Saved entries
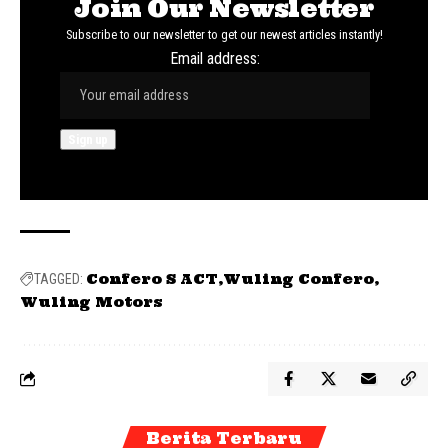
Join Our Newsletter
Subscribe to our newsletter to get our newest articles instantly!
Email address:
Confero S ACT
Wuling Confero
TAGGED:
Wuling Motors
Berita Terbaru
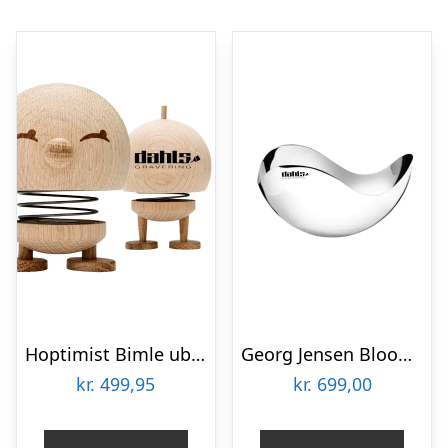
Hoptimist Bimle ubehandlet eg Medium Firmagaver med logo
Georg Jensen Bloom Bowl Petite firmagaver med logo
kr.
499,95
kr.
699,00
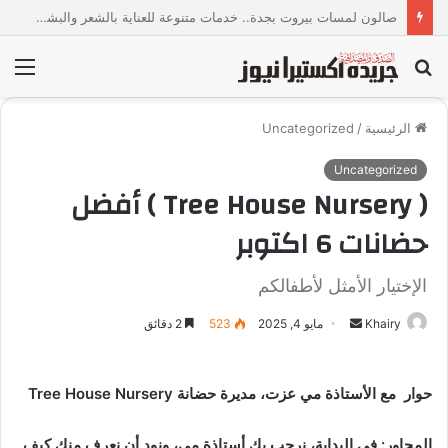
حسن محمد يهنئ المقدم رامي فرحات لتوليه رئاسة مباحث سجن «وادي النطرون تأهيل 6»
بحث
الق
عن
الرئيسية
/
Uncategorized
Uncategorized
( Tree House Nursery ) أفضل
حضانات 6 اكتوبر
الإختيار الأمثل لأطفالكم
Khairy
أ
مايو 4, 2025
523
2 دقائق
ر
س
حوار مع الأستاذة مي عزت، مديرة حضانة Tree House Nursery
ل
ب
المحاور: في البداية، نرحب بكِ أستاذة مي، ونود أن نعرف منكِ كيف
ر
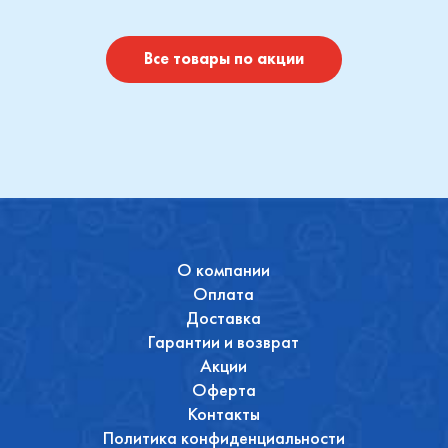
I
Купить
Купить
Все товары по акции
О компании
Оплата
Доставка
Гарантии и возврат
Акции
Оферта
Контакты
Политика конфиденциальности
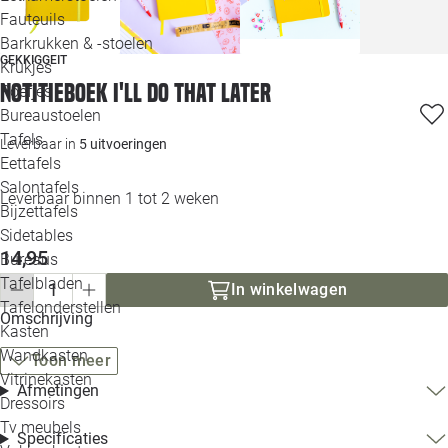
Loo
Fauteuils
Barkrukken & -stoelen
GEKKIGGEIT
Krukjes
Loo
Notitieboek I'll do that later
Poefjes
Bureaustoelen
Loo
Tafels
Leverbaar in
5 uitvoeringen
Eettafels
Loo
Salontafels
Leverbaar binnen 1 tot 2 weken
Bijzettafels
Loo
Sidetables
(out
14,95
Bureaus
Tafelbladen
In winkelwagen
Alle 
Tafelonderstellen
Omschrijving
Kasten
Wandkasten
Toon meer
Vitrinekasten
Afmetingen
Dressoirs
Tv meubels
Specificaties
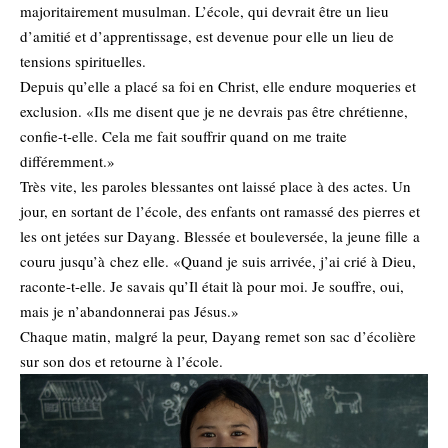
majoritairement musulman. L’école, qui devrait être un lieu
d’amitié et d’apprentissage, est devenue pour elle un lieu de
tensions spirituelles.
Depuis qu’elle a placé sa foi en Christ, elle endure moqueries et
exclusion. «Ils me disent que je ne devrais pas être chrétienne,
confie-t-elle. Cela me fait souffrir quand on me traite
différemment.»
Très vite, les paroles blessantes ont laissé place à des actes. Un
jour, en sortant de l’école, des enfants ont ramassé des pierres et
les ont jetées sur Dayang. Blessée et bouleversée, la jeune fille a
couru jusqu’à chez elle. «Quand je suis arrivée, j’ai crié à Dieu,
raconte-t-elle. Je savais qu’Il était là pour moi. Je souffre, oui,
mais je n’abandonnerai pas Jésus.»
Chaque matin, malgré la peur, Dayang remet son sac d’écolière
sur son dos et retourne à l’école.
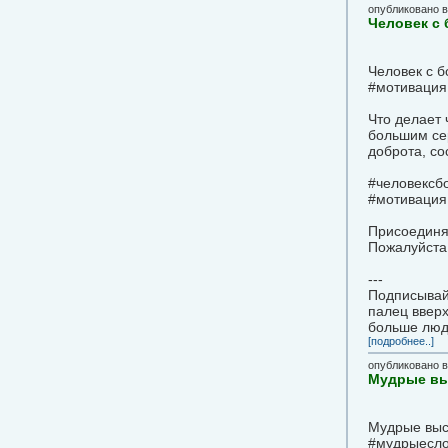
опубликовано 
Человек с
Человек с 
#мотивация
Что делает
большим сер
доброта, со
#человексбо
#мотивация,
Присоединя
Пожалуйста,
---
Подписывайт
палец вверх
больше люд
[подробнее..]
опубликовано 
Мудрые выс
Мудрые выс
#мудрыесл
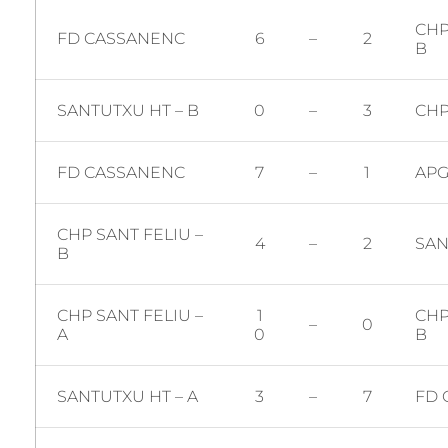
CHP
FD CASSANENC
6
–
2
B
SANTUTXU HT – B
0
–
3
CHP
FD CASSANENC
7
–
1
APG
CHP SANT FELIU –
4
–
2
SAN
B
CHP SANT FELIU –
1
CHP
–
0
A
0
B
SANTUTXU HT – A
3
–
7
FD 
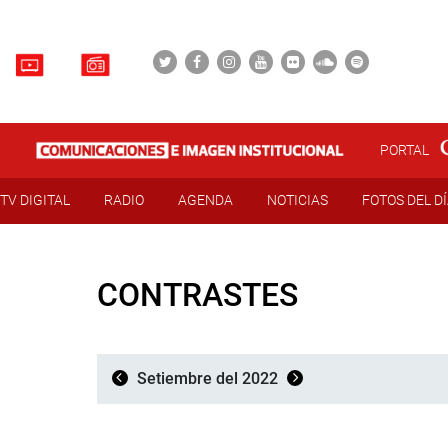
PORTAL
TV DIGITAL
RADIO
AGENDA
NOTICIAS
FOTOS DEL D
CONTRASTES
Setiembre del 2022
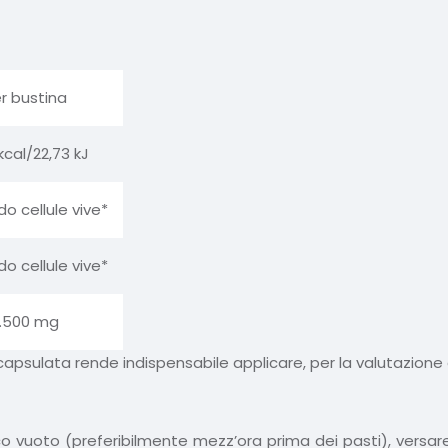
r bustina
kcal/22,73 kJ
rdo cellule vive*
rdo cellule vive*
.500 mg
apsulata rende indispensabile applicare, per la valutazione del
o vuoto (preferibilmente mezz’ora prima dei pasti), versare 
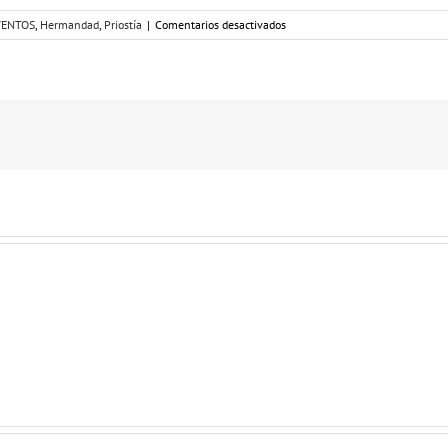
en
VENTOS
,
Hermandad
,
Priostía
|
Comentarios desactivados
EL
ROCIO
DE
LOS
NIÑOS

Exercise: Copy out every line of the material above word for word, leaving out the pictures.

Solution to the problem:
Join Our Newsletter
Subscribe to our newsletter to get our newest articles instantly!
Email address:
Confero S ACT
Wuling Confero
TAGGED:
Wuling Motors
Berita Terbaru
Hoptimist Bimle ubehandlet eg Medium Firmagaver med logo
Georg Jensen Bloom Bowl Petite firmagaver med logo
kr.
499,95
kr.
699,00
حسن محمد يهنئ المقدم رامي فرحات لتوليه رئاسة مباحث سجن «وادي النطرون تأهيل 6»
بحث
الق
عن
الرئيسية
/
Uncategorized
Uncategorized
( Tree House Nursery ) أفضل
حضانات 6 اكتوبر
الإختيار الأمثل لأطفالكم
Khairy
أ
مايو 4, 2025
523
2 دقائق
ر
س
حوار مع الأستاذة مي عزت، مديرة حضانة Tree House Nursery
ل
ب
المحاور: في البداية، نرحب بكِ أستاذة مي، ونود أن نعرف منكِ كيف
ر
I
Купить
Купить
Все товары по акции
О компании
Оплата
Доставка
Гарантии и возврат
Акции
Оферта
Контакты
Политика конфиденциальности
Loo
Fauteuils
Barkrukken & -stoelen
GEKKIGGEIT
Krukjes
Loo
Notitieboek I'll do that later
Poefjes
Bureaustoelen
Loo
Tafels
Leverbaar in
5 uitvoeringen
Eettafels
Loo
Salontafels
Leverbaar binnen 1 tot 2 weken
Bijzettafels
Loo
Sidetables
(out
14,95
Bureaus
Tafelbladen
In winkelwagen
Alle 
Tafelonderstellen
Omschrijving
Kasten
Wandkasten
Toon meer
Vitrinekasten
Afmetingen
Dressoirs
Tv meubels
Specificaties
majoritairement musulman. L’école, qui devrait être un lieu
d’amitié et d’apprentissage, est devenue pour elle un lieu de
tensions spirituelles.
Depuis qu’elle a placé sa foi en Christ, elle endure moqueries et
exclusion. «Ils me disent que je ne devrais pas être chrétienne,
confie-t-elle. Cela me fait souffrir quand on me traite
différemment.»
Très vite, les paroles blessantes ont laissé place à des actes. Un
jour, en sortant de l’école, des enfants ont ramassé des pierres et
les ont jetées sur Dayang. Blessée et bouleversée, la jeune fille a
couru jusqu’à chez elle. «Quand je suis arrivée, j’ai crié à Dieu,
raconte-t-elle. Je savais qu’Il était là pour moi. Je souffre, oui,
mais je n’abandonnerai pas Jésus.»
Chaque matin, malgré la peur, Dayang remet son sac d’écolière
sur son dos et retourne à l’école.
опубликовано 
Человек с
Человек с 
#мотивация
Что делает
большим сер
доброта, со
#человексбо
#мотивация,
Присоединя
Пожалуйста,
---
Подписывайт
палец вверх
больше люд
[подробнее..]
опубликовано 
Мудрые выс
Мудрые выс
#мудрыесл
CHP
FD CASSANENC
6
–
2
B
SANTUTXU HT – B
0
–
3
CHP
FD CASSANENC
7
–
1
APG
CHP SANT FELIU –
4
–
2
SAN
B
CHP SANT FELIU –
1
CHP
–
0
A
0
B
SANTUTXU HT – A
3
–
7
FD 
PORTAL
TV DIGITAL
RADIO
AGENDA
NOTICIAS
FOTOS DEL D
CONTRASTES
Setiembre del 2022
r bustina
kcal/22,73 kJ
rdo cellule vive*
rdo cellule vive*
.500 mg
apsulata rende indispensabile applicare, per la valutazione del
o vuoto (preferibilmente mezz’ora prima dei pasti), versare 
en
VENTOS
,
Hermandad
,
Priostía
|
Comentarios desactivados
EL
ROCIO
DE
LOS
NIÑOS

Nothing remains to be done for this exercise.